È proprio così che diventiamo preda dell’angoscia: non solo siamo ossessionati dalla custodia del nostro io, dalla difesa del nostro privilegio, dalla cura paranoica della nostra immagine, ma ci accorgiamo anche che per quanto ci sforziamo non siamo mai padroni di noi stessi. Persino Freud ci aveva avvertito: non siamo padroni neppure a casa nostra, perché la nostra interiorità è abitata da ospiti che non abbiamo invitato e che spesso prendono decisioni al posto nostro.

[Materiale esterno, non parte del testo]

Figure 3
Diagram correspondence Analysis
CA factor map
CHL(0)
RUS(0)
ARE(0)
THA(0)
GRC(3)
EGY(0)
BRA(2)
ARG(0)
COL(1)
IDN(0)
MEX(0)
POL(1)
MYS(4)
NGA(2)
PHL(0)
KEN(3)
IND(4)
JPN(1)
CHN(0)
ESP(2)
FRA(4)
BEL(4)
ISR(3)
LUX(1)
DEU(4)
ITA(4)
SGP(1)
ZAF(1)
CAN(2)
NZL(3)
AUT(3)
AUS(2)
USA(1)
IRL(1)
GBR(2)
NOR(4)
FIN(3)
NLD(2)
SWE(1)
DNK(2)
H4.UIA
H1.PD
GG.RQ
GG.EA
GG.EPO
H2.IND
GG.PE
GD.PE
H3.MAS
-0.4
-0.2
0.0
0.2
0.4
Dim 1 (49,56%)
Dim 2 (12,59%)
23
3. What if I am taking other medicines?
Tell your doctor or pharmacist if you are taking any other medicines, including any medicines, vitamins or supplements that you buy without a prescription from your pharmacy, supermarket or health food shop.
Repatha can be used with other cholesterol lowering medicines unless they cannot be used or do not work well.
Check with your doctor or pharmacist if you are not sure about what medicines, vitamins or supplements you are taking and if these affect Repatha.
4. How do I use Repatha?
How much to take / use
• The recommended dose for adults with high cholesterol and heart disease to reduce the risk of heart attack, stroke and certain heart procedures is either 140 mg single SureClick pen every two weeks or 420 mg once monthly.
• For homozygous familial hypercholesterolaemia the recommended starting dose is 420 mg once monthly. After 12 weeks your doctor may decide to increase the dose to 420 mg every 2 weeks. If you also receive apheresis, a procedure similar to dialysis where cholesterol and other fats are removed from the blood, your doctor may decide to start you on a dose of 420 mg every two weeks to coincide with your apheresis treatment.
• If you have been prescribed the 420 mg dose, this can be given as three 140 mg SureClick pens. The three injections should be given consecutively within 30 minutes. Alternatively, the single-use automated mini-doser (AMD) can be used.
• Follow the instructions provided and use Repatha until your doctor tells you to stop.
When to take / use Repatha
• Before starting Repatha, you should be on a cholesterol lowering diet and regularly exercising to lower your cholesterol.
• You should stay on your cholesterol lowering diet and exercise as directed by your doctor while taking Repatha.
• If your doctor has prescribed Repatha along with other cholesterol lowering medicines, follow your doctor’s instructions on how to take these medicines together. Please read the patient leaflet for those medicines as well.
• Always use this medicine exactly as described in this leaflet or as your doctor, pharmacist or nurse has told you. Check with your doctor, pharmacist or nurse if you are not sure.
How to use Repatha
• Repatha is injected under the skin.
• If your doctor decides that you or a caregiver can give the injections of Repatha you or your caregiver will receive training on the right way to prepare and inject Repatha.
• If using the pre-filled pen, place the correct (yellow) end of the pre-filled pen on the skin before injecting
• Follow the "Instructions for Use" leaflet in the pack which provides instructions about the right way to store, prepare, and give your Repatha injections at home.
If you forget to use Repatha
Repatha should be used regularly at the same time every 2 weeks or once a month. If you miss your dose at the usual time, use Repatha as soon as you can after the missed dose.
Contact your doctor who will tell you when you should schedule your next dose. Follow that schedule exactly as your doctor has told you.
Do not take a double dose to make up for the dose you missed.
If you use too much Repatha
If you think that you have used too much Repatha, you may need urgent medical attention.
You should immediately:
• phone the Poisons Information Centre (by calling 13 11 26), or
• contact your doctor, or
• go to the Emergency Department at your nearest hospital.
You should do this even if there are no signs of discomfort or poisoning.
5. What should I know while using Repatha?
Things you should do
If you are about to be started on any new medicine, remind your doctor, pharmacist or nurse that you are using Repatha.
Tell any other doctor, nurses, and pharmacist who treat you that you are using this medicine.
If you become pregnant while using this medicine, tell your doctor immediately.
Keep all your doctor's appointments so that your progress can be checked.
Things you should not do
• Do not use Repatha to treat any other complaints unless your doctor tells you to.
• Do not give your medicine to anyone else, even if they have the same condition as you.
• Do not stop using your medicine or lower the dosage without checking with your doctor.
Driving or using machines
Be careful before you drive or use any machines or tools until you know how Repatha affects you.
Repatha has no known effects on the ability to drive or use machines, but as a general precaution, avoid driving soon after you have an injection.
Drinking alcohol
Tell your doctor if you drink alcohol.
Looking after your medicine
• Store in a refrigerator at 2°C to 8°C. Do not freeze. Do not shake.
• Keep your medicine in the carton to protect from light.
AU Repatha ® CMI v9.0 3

La tentazione di salvare me stesso, di pensare prima di tutto a me, percorre tutta la nostra vita e ritorna soprattutto nei momenti in cui siamo più deboli. Non a caso proprio questa tentazione accompagna tutta la vita di Gesù e ritorna nei momenti di debolezza. Questo passo del Vangelo può essere compreso infatti solo alla luce del capitolo quarto di Luca, dove Gesù è spinto dallo Spirito nel deserto per restarvi quaranta giorni.
È l’immagine di un tempo in cui Gesù deve decidere di se stesso. Questo tempo nel deserto è collocato da Luca immediatamente dopo il battesimo, dopo cioè che Gesù ha accettato la missione che il Padre gli affida. Ma prima di iniziare il suo ministero, Gesù deve mettersi davanti a se stesso e decidere che tipo di Messia vuole essere, anche rispetto alle diverse attese presenti in quel tempo intorno alla figura del Messia.
Proprio lì Gesù viene tentato di pensare prima di tutto a se stesso: perché spendere la vita per gli altri? perché rischiare di morire per chi non lo capisce? Potrebbe trasformare le pietre in pane, ha fame, nessuno lo vedrebbe, ne è capace, perché non farlo? Perché non pensare prima alla sua fame e poi a quella degli altri?
Gesù decide invece di non pensare prima a se stesso, mangerà quando mangeranno gli altri, insieme a loro. Ma proprio perché quella tentazione accompagna tutta la nostra vita, il tentatore dice che tornerà al momento opportuno. E il momento opportuno è quando siamo più deboli. Nell’orto degli Ulivi e poi sulla croce, la tentazione di salvarsi ritorna.
Ed è il modo comune di pensare: tutti gli dicono di pensare a lui. Salva te stesso è il buon senso, è quello che tutti si aspettano da te. Il popolo, i capi politici, i soldati sono le fonti del nostro riconoscimento, sono le attese degli altri a cui ci sforziamo di rispondere, credendo di essere liberi, è la mamma che ci portiamo dentro.
E così il mondo che continuiamo a costruire è un mondo di individui che pensano a salvare ciascuno se stesso.
Il messaggio di Gesù terrorizza le mamme e inquieta la mamma che abbiamo interiorizzato in noi: solo chi perde la propria vita…come il chicco di grano che muore per dare vita…come il sale che scompare e la luce che si consuma.
Si diventa Re della propria vita solo quando si è capaci di vincere la paura di morire, si diventa Re solo quando non siamo più schiavi del nostro io, si diventa Re solo quando non dobbiamo per forza salvare prima di tutto noi stessi.
In questo testo del Vangelo Gesù non salva se stesso, ma salva un altro: oggi sarai con me in Paradiso. Solo la cura per un altro ci salva dalla schiavitù del nostro Io e ci fa diventare veramente Re. Gesù è Re in questo atto di misericordia in cui riesce a mettere l’altro prima della preoccupazione per se stesso. L’altro è un mal-fattore: ma chi di noi non lo è? Chi di noi non è colui che fa il male? Ma io sono anche l’altro mal-fattore che talvolta ancora si rifiuta di essere salvato, pensando di potercela fare da solo.
*
Testo
Leggersi dentro
- È ancora vivo quell’invito a pensare prima a te stesso?
- Cosa vuol dire per te essere padrone della tua vita?